George Evelyn Hutchinson (1903-1991) was born in Cambridge, England. His father, a mineralogist, encouraged him to think scientifically and introduced him to scientific programs at Cambridge. Evelyn was particularly interested in the study of aquatic insects. He was admitted to the University of Cambridge where he showed proficiency not only in zoology, his special interest, but also chemistry, physics, and mathematics. His breadth of fundamental knowledge was later to be of great value in building novel components of ecology and limnology. He graduated in 1925, but did not seek a doctoral degree.
After leaving Cambridge, Hutchinson took a fellowship in Italy and then was hired as an Instructor at Witwaterstrand University near Johannesburg, South Africa. He studied the fauna (especially aquatic insects), and other aspects of shallow lakes in South Africa, thus showing his inclination to become a limnologist. He then applied for graduate school at Yale. Although rejected, he was offered a vacant instructorship, which he accepted. Shortly thereafter he was asked to lead the Yale North India Expedition in 1932, which allowed him to study two high elevation lakes . While the effects of elevation on lakes are substantial, they were not well documented at that time. Hutchinson showed that food webs in high elevation lakes differ substantially from those at low elevation.
Despite his lack of a PhD, the Yale faculty offered Hutchinson a Yale professorship, which he retained for the rest of his life. He chose Lindsey Pond, a small kettle lake near the campus, as a place for testing ideas about lakes. Hutchinson and his students characterized the lake using standard methods, but Hutchinson was innovative in analyzing the data. He used mass balance concepts and equations to estimate mass movement of substances in the lake. Although simple, this approach was new to limnology and ecology at the time. Hutchinson was especially interested in the cycling of specific elements in lakes. He saw evidence that phosphorus, a key nutrient for phytoplankton, was moving from the water column to the sediments and then back to the water column. To test this idea, in 1941 he obtained radioactive phosphorus (32P) from a cyclotron at Yale and distributed it into the lake as a tracer. He was the first to use a radioisotope in this way, and confirmed his idea that P in the lake was cycling from sediments to water and back. This circulation of a biotically active substance was treated by Hutchinson as a key feature of ecosystems. On an even larger scale, Hutchinson later published an analysis of the earth’s nitrogen cycle and also proposed that increasing carbon dioxide released by human activities to the atmosphere would raise the temperature of the earth. Hutchinson was first to show the ecological importance of biogeochemistry at all scales. His use of a radioisotope also led him to realize that change in environments over very long spans of time can be quantified by use of isotopes. For lakes, this was the basis of paleolimnology, as developed in early stages by Edward Deevey, a student of Hutchinson.

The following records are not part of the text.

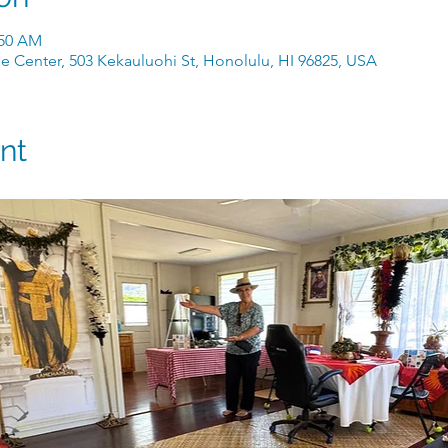
:50 AM
e Center, 503 Kekauluohi St, Honolulu, HI 96825, USA
nt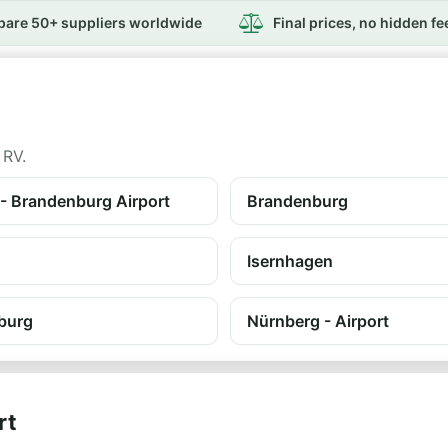
are 50+ suppliers worldwide
Final prices, no hidden fe
 RV.
 - Brandenburg Airport
Brandenburg
Isernhagen
burg
Nürnberg - Airport
rt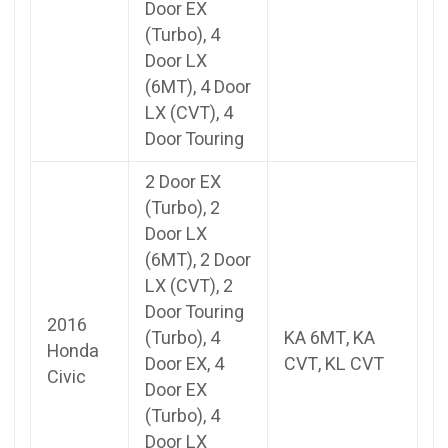
Door EX
(Turbo), 4
Door LX
(6MT), 4 Door
LX (CVT), 4
Door Touring
2 Door EX
(Turbo), 2
Door LX
(6MT), 2 Door
LX (CVT), 2
Door Touring
2016
(Turbo), 4
KA 6MT, KA
Honda
Door EX, 4
CVT, KL CVT
Civic
Door EX
(Turbo), 4
Door LX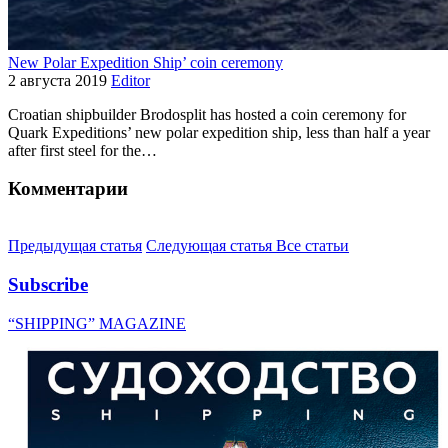
New Polar Expedition Ship’ coin ceremony
2 августа 2019
Editor
Croatian shipbuilder Brodosplit has hosted a coin ceremony for
Quark Expeditions’ new polar expedition ship, less than half a year
after first steel for the…
Комментарии
Предыдущая статья
Следующая статья
Все статьи
Subscribe
“SHIPPING” MAGAZINE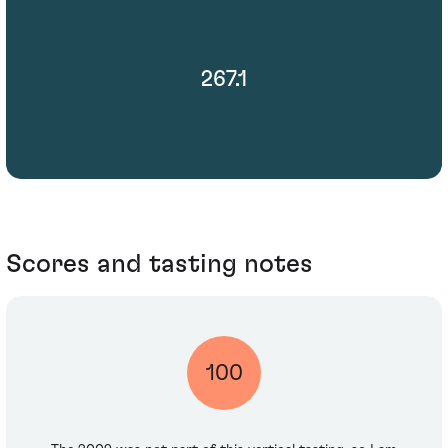
267.1
Scores and tasting notes
100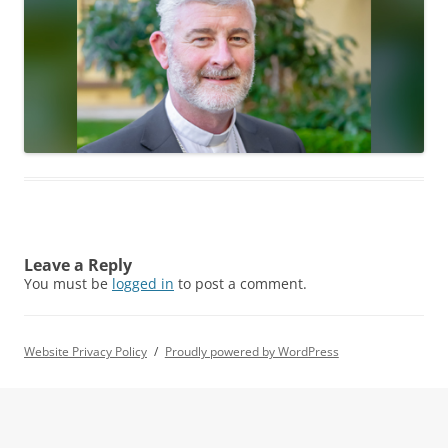
Leave a Reply
You must be
logged in
to post a comment.
Website Privacy Policy
Proudly powered by WordPress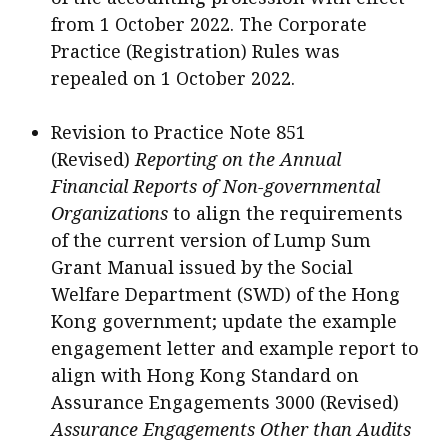
from 1 October 2022. The Corporate
Practice (Registration) Rules was
repealed on 1 October 2022.
Revision to Practice Note 851
(Revised)
Reporting on the Annual
Financial Reports of Non-governmental
Organizations
to align the requirements
of the current version of Lump Sum
Grant Manual issued by the Social
Welfare Department (SWD) of the Hong
Kong government; update the example
engagement letter and example report to
align with Hong Kong Standard on
Assurance Engagements 3000 (Revised)
Assurance Engagements Other than Audits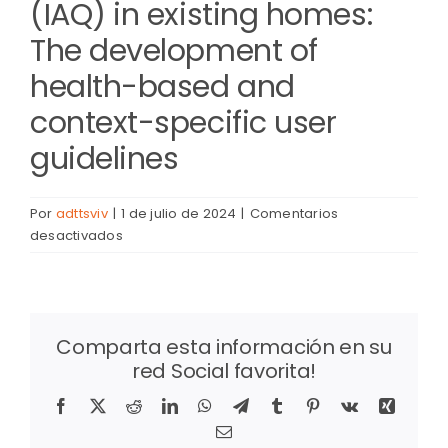
(IAQ) in existing homes:
The development of
health-based and
context-specific user
guidelines
Por
adttsviv
|
1 de julio de 2024
|
Comentarios
en
desactivados
Natural
ventilation
to
improve
Comparta esta información en su
indoor
red Social favorita!
air
quality
Facebook
X
Reddit
LinkedIn
WhatsApp
Telegram
Tumblr
Pinterest
Vk
Xing
(IAQ)
Correo
in
electrónico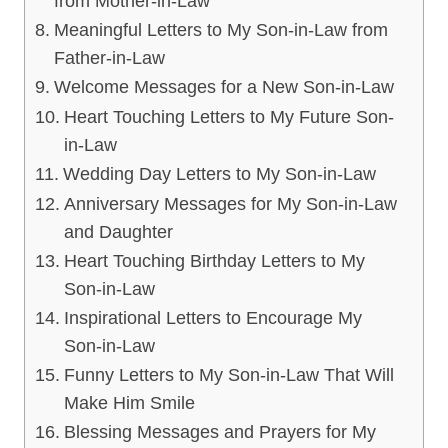
from Mother-in-Law
Meaningful Letters to My Son-in-Law from
Father-in-Law
Welcome Messages for a New Son-in-Law
Heart Touching Letters to My Future Son-
in-Law
Wedding Day Letters to My Son-in-Law
Anniversary Messages for My Son-in-Law
and Daughter
Heart Touching Birthday Letters to My
Son-in-Law
Inspirational Letters to Encourage My
Son-in-Law
Funny Letters to My Son-in-Law That Will
Make Him Smile
Blessing Messages and Prayers for My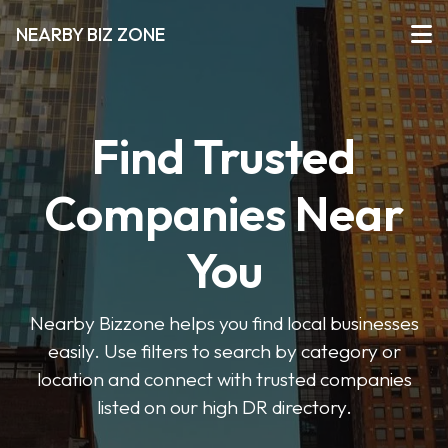
NEARBY BIZ ZONE
Find Trusted
Companies Near
You
Nearby Bizzone helps you find local businesses
easily. Use filters to search by category or
location and connect with trusted companies
listed on our high DR directory.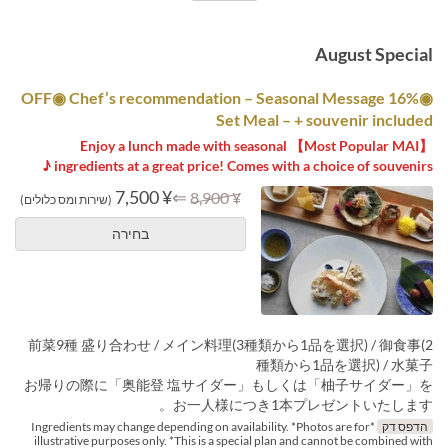
August Special
◉16% OFF◉ Chef’s recommendation – Seasonal Message
Set Meal – + souvenir included
【Most Popular MAI】 Enjoy a lunch made with seasonal
ingredients at a great price! Comes with a choice of souvenirs ♪
¥ 7,500
⇐
¥ 8,900
(שירות ומס כלולים)
בחירה
前菜9種 盛り合わせ / メイン料理(3種類から1品を選択) / 御食事(2
種類から1品を選択) / 水菓子
お帰りの際に「奥能登 塩サイダー」もしくは「柚子サイダー」を
お一人様につき1本プレゼントいたします。
*Ingredients may change depending on availability. *Photos are for
הדפס דק
illustrative purposes only. *This is a special plan and cannot be combined with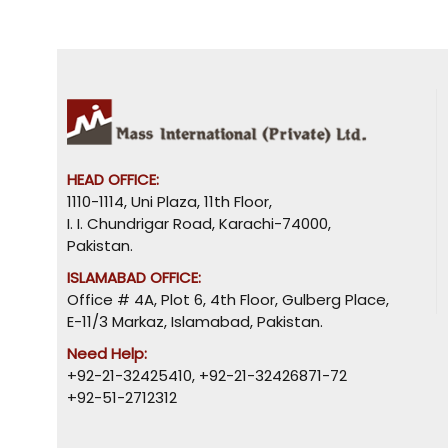
HEAD OFFICE:
1110-1114, Uni Plaza, 11th Floor,
I. I. Chundrigar Road, Karachi-74000,
Pakistan.
ISLAMABAD OFFICE:
Office # 4A, Plot 6, 4th Floor, Gulberg Place,
E-11/3 Markaz, Islamabad, Pakistan.
Need Help:
+92-21-32425410
,
+92-21-32426871-72
+92-51-2712312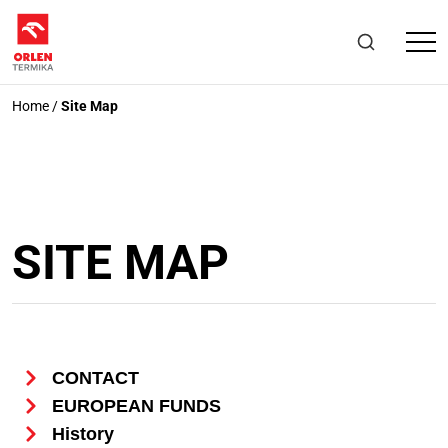
Home
/
Site Map
SITE MAP
CONTACT
EUROPEAN FUNDS
History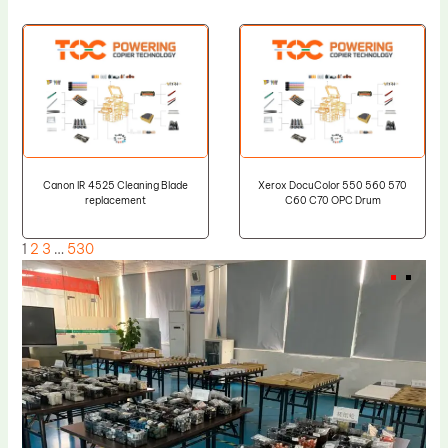
Canon IR 4525 Cleaning Blade
Xerox DocuColor 550 560 570
replacement
C60 C70 OPC Drum
1
2
3
…
530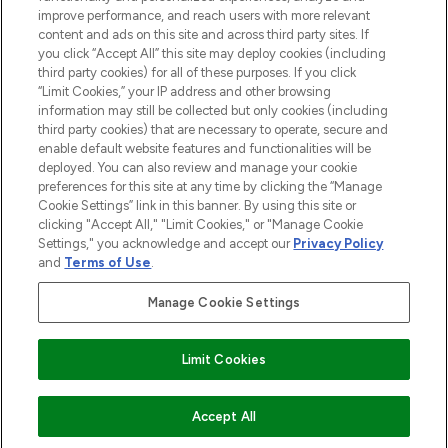
improve performance, and reach users with more relevant
content and ads on this site and across third party sites. If
you click “Accept All” this site may deploy cookies (including
third party cookies) for all of these purposes. If you click
Pay Securely With
“Limit Cookies,” your IP address and other browsing
information may still be collected but only cookies (including
third party cookies) that are necessary to operate, secure and
enable default website features and functionalities will be
deployed. You can also review and manage your cookie
preferences for this site at any time by clicking the “Manage
Cookie Settings” link in this banner. By using this site or
clicking "Accept All," "Limit Cookies," or "Manage Cookie
Settings," you acknowledge and accept our
Privacy Policy
2026 The Hut.com Ltd t/a Lookfantastic.com
and
Terms of Use
.
THG Beauty Limited (FRN: 1022963), trading as www.lookfantastic.com, is
an Introducer Appointed Representative of Frasers Group Financial
Manage Cookie Settings
Services Limited (FRN: 311908) who are authorised and regulated by the
Financial Conduct Authority as a lender. Frasers Plus is a credit product
provided by Frasers Group Financial Services Limited (FRN: 311908) and is
Limit Cookies
subject to your financial circumstances. For regulated payment services,
Frasers Group Financial Services Limited is a payment agent of Transact
Payments Limited, a company authorised and regulated by the Gibraltar
Financial Services Commission as an electronic money institution. Missed
ADD TO BASKET
Accept All
payments may affect your credit score.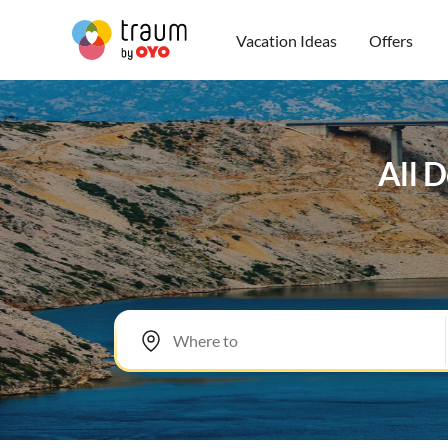
Vacation Ideas
Offers
All D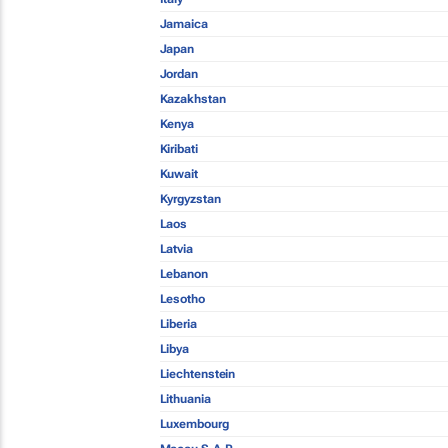
Jamaica
Japan
Jordan
Kazakhstan
Kenya
Kiribati
Kuwait
Kyrgyzstan
Laos
Latvia
Lebanon
Lesotho
Liberia
Libya
Liechtenstein
Lithuania
Luxembourg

Hutchinson is well known for his contribution to the concept of the ecological niche, introduced by Charles Elton as a specific kind of habitat populated by a particular species. The concept asserted that a given species is adapted to a set of conditions that determine its distribution and abundance. Hutchinson made the concept more quantitative by showing that the niche of a species consists of a suite of conditions that can be quantified and viewed as dimensions or, as he proposed, a multidimensional space that can be quantified and therefore used to predict the distribution of a species. Hutchinson later resolved a complication of niche that is most evident in lakes, the paradox of the plankton: given that the water column of a lake is very homogenous, how can it sustain so many planktonic species? The answer, he argued, is constant temporal change, which shifts the niche components in a way that favors a succession of many species rather than a more static, small group of species. Hutchinson also brought new perspectives to the analysis of food webs through cooperation with Raymond Lindeman, a postdoctoral associate who had assembled a large data set on species in a lake. Following precedent for that time, Lindeman arranged the species and their abundances as feeding groups (trophic levels) that made a food web extending from grazers to top predators. He and Hutchinson saw that the data behind the diagram could show energy flow rather than just the architecture of the food web. The key was expression of biomass as energy. The food web then would show dissipation of energy in transition from bottom to top, which explains why food webs have relative few levels. This was a large contribution to ecosystem science, accurately credited to Lindeman, but likely stimulated by Hutchinson.
In the 1950s, Hutchinson began work on a comprehensive overview of limnology. This work was instrumental in consolidating the science of limnology and revealing the pathways along which it could be developed most effectively. It brought together the global dimensions of limnology beginning at a time when international exchange of limnological knowledge was slow and difficult. The Treatise on Limnology consists of four volumes, the first published in 1957. The Treatise is a great example of scholarship and a cornerstone for limnological science.
Hutchinson led the modernization of ecology by showing the value of quantitative thinking and analysis as a companion to empirical data collection. By his example, mathematics became a key tool in ecology, and ecologists expanded their studies to all spatial dimensions of environment from single species to ecosystems and the biosphere. Limnology was modernized along with the other branches of ecology, but limnology held a special significance for Hutchinson, who used his profound knowledge of lakes to find new pathways for building the strength of ecological sciences.